In 2014, we and others across the world will be organising cultural, political and educational activities to mark the courage of many involved in the war but also to remember the almost unimaginable devastation caused.
That letter presents an almost Haiku version of what we are about, (you can sign it at noglory.org) but for the fuller history, our publication ‘No Glory - The Real History of the First World War’ by Neil Faulkner explains the step by step process that led to a catastrophe that was not in the interests of those forced to fight. I quote:
‘Passchendaele. Let it stand for hundreds of other industrialized battles…on the western front…’ ‘Battles on a similar scale on the Eastern Front, between Russians, Germans, and Austrians...’ ‘Battles in the Alps, where half a million Italians perished…’ ‘…in Macedonia between Serbs, Bulgars, and Greeks…’…‘on the Gallipoli peninsula between Briton, Australian and Turk…’ ‘…in the snow of the Caucasus Mountains, where Turkish peasant conscripts fought Russian peasant conscripts…and in the deserts of Iraq, Jordan, and Palestine, where Turkish conscripts fought dockers from East London, sheep hands from New Zealand, and farmers from Punjabi villages…and in Africa, where 100,000 black porters were worked to death in a white man’s’ war.’
In short, ‘a world gone mad.’ Our campaign also draws heavily on the arts events; poetry, music, theatre, debates and art exhibitions which are changing people’s relationship to the First World War back to what it was in the sixties.
It would seem that our activity has been far more powerful than the revisionist tomes by historians presenting various nuances of justification.

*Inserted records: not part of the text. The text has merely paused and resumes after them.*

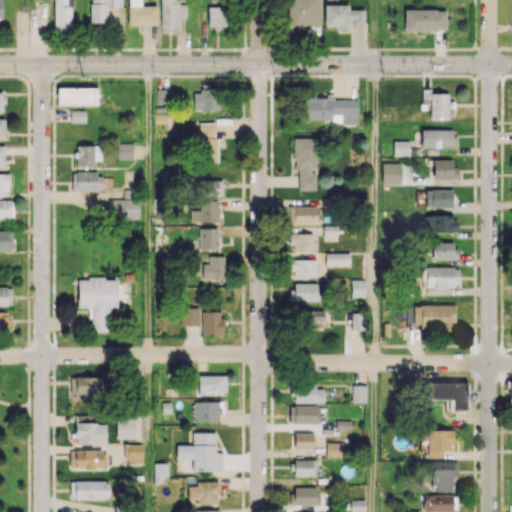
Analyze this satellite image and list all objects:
building: (115, 3)
building: (0, 9)
building: (98, 12)
building: (303, 12)
building: (141, 13)
building: (61, 15)
building: (171, 16)
building: (216, 16)
building: (342, 16)
building: (424, 19)
road: (375, 32)
road: (255, 65)
building: (76, 95)
building: (162, 95)
building: (204, 99)
building: (1, 101)
building: (436, 102)
building: (330, 109)
building: (1, 128)
building: (437, 138)
building: (206, 142)
building: (400, 148)
building: (124, 151)
building: (87, 154)
building: (1, 155)
building: (305, 161)
building: (443, 169)
building: (86, 181)
building: (3, 183)
building: (209, 187)
building: (438, 197)
building: (5, 207)
building: (123, 208)
road: (148, 210)
building: (205, 211)
building: (301, 214)
road: (374, 214)
building: (439, 223)
building: (208, 238)
building: (5, 239)
building: (302, 241)
building: (443, 250)
road: (489, 255)
road: (259, 256)
building: (337, 258)
building: (213, 267)
building: (303, 267)
building: (441, 276)
road: (42, 288)
building: (357, 288)
building: (303, 291)
building: (5, 295)
building: (97, 300)
building: (433, 315)
building: (188, 316)
building: (3, 318)
building: (310, 318)
building: (211, 321)
building: (356, 321)
road: (256, 357)
building: (211, 383)
building: (88, 385)
building: (308, 393)
building: (358, 393)
building: (450, 393)
building: (510, 396)
road: (14, 405)
building: (206, 410)
building: (303, 413)
building: (124, 427)
building: (88, 430)
road: (149, 433)
road: (29, 434)
road: (373, 437)
park: (14, 438)
building: (302, 440)
building: (439, 442)
building: (333, 449)
building: (201, 452)
building: (133, 453)
building: (87, 459)
building: (304, 467)
building: (159, 470)
building: (444, 475)
building: (88, 488)
building: (203, 492)
building: (303, 495)
building: (438, 503)
building: (357, 505)
building: (206, 510)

But why go to all this trouble? It’s gone – no? In the past – no? This history, although not technically living history any more, is as alive as the Flanders mud was for decades after the flesh of our relatives stopped interacting with the bio-organisms of mud.

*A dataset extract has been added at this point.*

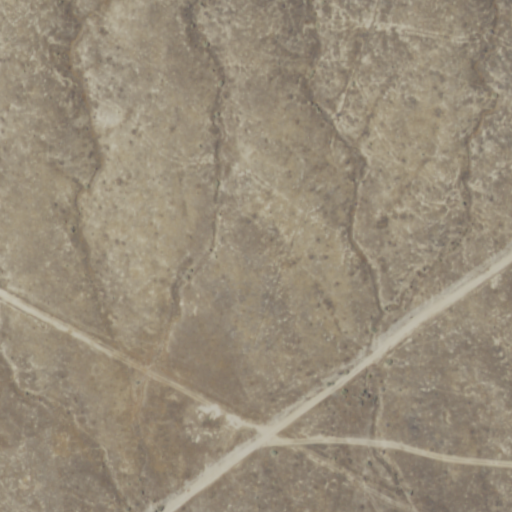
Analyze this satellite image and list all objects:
road: (332, 381)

I learned this stunning fact from a modern conflict archaeologist who told me that Northern France has only been considered as ‘dead mud,’ that is fit for excavation, since the 1990s. I don’t write this gratuitously, but to feel its drama – and yes, poetry - for it makes us closer to those murdered young men of all nationalities.
We are commemorating them on the evening of August 4 in Parliament Square - the hundredth anniversary of Britain's declaration of war on Germany. A leader in The Times in July 1914 stated:
'Who then makes war? the answer is to be found in the chancelleries of Europe, among the men who have too long played with human lives as pawns in a game of chess, who have become so enmeshed in the formulas and jargon of diplomacy that they have ceased to be conscious of the poignant realities with which they trifle.'
(Would that our current press and establishment have such clarity.)
Our speakers and performers include actor Samuel West, also of the Wilfred Owen Association, Kika Markham, Jeremy Corbyn MP (who will evoke Kier Hardie's anti war speech of 1914) writer AL Kennedy (reading Carol Ann Duffy's Last Post in honour of Harry Patch as well as her 'letter to an Unknown Soldier') and Normandy veteran Jim Radford. Other speakers represent the breadth of the No Glory campaign; Kate Hudson of CND, Hannah Brock of the Quakers and Lindsey German of Stop the War. We also have two historians with us, Neil Faulkner and Juliane Haubold-Stolle, German curator of the current WW1 exhibition in Berlin who will be speaking in a personal capacity.
Singers include Sean Taylor and Turkish performer Gunes Cerit - poets Shareefa Energy and I-sis will evoke and remember the Indian and African dead of this terrible imperialist war.